Pipa Raksasa Milik Perusahaan Membentang ke Tengah Laut Situbondo, Picu Kekhawatiran Limbah
SITUBONDO, INewsBondowoso.id - Keberadaan dua pipa milik perusahaan pengolahan rumput laut yang membentang di Perairan Banyuglugur, Kabupaten Situbondo menjadi sorotan publik setelah videonya viral di media sosial.
Pipa yang membentang dari bibir pantai hingga ke tengah laut tersebut dikeluhkan para nelayan karena dianggap mengganggu aktivitas mereka saat melaut.
Dalam video yang beredar luas, terlihat dua pipa berukuran besar memanjang ke arah laut. Kondisi tersebut memicu beragam reaksi masyarakat, terutama dari kalangan nelayan yang setiap hari menggantungkan hidupnya dari hasil tangkapan laut.
Eko, warga Situbondo, mengaku telah mendatangi lokasi untuk memastikan kondisi di lapangan.
Dari hasil pengecekan, ditemukan dua pipa dengan panjang sekitar 500 meter yang membentang dari kawasan pantai menuju perairan lepas.
Menurutnya, posisi pipa tersebut cukup mengganggu jalur pelayaran nelayan. Sebagian pipa tampak mengambang di permukaan air, sementara bagian ujungnya berada dalam posisi tenggelam.
Kondisi inilah yang membuat perahu nelayan tidak dapat melintas secara langsung di area tersebut.
“Benar, pipanya memang ada dua, panjangnya sekitar 500 meter dari bibir pantai ke arah laut. Sebagian mengambang dan bagian ujungnya tenggelam,” ujarnya.

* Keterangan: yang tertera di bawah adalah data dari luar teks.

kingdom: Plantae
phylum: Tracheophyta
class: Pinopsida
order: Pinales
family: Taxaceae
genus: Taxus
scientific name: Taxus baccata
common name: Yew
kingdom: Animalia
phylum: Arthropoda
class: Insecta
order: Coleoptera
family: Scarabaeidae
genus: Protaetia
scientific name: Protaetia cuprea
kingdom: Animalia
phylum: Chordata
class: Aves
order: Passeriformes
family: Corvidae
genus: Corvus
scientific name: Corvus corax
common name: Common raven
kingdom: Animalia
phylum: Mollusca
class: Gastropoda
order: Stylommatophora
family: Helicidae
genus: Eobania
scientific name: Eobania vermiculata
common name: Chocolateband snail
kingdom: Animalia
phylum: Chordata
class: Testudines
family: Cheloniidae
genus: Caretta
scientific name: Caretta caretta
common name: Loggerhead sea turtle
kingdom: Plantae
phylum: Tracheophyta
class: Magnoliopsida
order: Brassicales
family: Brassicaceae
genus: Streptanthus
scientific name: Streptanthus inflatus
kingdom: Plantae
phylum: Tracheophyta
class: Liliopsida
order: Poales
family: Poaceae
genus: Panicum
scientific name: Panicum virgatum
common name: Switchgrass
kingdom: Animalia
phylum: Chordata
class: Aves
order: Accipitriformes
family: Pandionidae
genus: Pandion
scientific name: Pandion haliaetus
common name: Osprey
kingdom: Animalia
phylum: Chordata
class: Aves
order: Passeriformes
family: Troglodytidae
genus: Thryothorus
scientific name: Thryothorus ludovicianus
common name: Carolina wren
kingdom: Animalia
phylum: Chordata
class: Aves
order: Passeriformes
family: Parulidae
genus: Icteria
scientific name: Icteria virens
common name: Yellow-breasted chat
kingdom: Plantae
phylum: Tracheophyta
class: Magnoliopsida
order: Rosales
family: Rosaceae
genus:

Banyak warga mempertanyakan izin pemasangan serta dampaknya terhadap aktivitas masyarakat pesisir yang selama ini memanfaatkan kawasan tersebut sebagai jalur keluar masuk perahu.
Hingga kini, keberadaan pipa tersebut masih menjadi perhatian masyarakat dan nelayan setempat.
Dugaan adanya pembuangan limbah berpotensi mengganggu kualitas air laut, merusak habitat ikan, hingga berdampak pada keberlanjutan ekonomi masyarakat pesisir.
Hingga kini, sumber pasti pipa tersebut belum diketahui pasti dan masih menunggu hasil investigasi dari pihak berwenang
Masyarakat berharap ada penjelasan dari pihak perusahaan maupun instansi terkait agar aktivitas melaut dapat kembali berjalan aman dan lancar tanpa hambatan di perairan Banyuglugur.